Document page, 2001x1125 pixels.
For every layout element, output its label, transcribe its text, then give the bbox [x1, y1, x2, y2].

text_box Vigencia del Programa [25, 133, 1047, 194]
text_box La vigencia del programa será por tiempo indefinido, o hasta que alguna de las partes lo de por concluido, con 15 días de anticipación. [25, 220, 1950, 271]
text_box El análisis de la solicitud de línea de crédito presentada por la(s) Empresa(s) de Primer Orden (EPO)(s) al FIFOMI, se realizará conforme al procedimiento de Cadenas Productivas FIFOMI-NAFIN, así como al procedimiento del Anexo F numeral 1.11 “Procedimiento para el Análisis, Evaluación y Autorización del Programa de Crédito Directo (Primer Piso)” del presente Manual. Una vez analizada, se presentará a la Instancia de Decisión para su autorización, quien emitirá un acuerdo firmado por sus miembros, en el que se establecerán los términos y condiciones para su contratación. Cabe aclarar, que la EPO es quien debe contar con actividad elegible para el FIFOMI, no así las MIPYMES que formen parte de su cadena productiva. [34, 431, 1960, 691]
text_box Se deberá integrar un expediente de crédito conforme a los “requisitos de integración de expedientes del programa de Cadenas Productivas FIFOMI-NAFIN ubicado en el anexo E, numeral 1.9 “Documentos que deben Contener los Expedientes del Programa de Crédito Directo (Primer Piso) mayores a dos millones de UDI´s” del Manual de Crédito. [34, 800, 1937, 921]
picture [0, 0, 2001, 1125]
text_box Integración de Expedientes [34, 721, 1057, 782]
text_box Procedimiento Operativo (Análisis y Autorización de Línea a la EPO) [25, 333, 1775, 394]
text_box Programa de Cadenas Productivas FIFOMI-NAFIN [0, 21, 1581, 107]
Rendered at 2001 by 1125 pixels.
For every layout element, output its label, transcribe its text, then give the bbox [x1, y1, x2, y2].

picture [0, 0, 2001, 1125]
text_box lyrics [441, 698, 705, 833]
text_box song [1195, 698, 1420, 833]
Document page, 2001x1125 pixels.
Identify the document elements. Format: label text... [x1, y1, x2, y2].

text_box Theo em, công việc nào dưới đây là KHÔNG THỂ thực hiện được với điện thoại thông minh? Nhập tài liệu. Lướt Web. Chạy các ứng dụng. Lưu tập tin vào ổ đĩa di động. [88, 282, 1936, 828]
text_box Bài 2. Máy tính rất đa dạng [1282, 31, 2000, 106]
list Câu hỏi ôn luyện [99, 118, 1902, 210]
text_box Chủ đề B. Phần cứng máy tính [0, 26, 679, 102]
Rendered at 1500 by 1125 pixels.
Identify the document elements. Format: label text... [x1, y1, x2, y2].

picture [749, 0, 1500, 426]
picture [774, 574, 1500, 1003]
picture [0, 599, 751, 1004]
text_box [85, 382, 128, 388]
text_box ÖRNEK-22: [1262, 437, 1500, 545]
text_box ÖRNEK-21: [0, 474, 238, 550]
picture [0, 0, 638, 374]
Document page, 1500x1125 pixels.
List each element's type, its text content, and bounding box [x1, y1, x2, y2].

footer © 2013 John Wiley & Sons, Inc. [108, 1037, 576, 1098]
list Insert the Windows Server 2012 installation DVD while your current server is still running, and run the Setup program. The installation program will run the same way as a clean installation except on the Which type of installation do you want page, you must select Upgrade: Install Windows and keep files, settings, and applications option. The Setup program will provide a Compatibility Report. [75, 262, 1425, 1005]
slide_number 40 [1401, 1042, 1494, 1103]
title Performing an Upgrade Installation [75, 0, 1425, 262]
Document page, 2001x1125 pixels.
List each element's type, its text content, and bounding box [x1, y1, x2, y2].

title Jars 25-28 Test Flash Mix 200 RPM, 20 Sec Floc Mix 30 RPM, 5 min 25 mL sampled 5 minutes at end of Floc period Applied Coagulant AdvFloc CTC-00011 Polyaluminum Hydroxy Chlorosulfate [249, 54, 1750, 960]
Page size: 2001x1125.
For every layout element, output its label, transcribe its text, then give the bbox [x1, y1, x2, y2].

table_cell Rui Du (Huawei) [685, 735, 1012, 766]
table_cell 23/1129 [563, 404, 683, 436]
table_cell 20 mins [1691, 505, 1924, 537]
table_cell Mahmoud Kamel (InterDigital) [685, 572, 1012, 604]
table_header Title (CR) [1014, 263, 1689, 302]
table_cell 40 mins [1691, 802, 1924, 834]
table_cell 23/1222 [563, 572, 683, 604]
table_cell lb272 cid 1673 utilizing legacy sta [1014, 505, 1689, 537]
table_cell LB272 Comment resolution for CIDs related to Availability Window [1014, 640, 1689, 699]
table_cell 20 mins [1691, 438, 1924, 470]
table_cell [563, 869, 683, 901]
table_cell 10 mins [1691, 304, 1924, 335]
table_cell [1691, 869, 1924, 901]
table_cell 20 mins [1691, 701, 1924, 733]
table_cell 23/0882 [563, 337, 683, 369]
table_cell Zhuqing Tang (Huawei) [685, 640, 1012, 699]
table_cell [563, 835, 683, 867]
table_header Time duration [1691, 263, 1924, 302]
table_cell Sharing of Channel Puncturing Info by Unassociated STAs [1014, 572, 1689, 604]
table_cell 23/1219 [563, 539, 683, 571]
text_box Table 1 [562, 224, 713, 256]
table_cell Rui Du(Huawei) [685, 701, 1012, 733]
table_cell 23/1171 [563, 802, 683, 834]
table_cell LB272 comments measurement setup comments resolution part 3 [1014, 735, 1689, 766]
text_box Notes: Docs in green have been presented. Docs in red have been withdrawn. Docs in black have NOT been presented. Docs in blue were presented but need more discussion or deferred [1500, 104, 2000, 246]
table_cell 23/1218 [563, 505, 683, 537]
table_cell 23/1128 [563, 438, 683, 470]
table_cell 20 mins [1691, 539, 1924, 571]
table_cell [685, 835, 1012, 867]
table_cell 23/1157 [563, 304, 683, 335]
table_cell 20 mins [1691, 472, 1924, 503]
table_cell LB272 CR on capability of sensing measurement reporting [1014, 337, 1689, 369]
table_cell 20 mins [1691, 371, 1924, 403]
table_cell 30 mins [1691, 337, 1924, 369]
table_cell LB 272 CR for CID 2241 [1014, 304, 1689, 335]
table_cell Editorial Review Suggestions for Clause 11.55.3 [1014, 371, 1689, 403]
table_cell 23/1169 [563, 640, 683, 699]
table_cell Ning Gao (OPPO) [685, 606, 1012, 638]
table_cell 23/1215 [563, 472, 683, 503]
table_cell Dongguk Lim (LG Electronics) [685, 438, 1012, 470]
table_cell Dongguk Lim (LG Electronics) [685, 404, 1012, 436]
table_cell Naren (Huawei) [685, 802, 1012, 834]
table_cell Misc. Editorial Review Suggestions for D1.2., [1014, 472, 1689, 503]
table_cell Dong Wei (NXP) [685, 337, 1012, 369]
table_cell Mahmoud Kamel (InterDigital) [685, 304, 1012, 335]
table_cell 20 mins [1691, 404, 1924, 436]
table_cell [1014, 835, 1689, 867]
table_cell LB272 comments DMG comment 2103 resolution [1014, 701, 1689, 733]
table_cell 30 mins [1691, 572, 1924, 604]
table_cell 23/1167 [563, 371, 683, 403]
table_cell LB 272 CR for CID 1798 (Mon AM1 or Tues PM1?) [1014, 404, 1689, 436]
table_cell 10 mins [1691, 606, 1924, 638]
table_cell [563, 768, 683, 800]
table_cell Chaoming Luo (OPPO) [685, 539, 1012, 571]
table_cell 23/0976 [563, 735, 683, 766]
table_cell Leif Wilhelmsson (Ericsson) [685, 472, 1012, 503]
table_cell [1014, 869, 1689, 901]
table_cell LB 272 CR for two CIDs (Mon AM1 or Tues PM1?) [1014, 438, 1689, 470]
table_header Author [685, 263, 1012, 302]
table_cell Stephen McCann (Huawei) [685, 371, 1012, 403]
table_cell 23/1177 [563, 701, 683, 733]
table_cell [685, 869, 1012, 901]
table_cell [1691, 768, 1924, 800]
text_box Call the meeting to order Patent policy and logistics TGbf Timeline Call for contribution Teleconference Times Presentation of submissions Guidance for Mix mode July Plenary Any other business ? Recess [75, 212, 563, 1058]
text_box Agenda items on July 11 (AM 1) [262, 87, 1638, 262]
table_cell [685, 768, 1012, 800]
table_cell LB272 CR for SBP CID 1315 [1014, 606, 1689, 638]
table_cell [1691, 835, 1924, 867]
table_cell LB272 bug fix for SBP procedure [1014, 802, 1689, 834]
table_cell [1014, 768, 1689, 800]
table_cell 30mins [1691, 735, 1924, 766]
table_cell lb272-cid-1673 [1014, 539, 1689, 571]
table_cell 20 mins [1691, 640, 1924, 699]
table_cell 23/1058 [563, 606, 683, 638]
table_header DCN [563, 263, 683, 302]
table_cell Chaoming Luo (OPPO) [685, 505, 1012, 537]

- EXERCISE: Among the records above, only the lines between the line holding "Rendered at 1500 by 1125 pixels." and the line holding "Document page, 1500x1125 pixels.", inclusive, are to be output, exactly as written.

- SOLUTION FOR THIS TASK:
Rendered at 1500 by 1125 pixels.
Identify the document elements. Format: label text... [x1, y1, x2, y2].

picture [749, 0, 1500, 426]
picture [774, 574, 1500, 1003]
picture [0, 599, 751, 1004]
text_box [85, 382, 128, 388]
text_box ÖRNEK-22: [1262, 437, 1500, 545]
text_box ÖRNEK-21: [0, 474, 238, 550]
picture [0, 0, 638, 374]
Document page, 1500x1125 pixels.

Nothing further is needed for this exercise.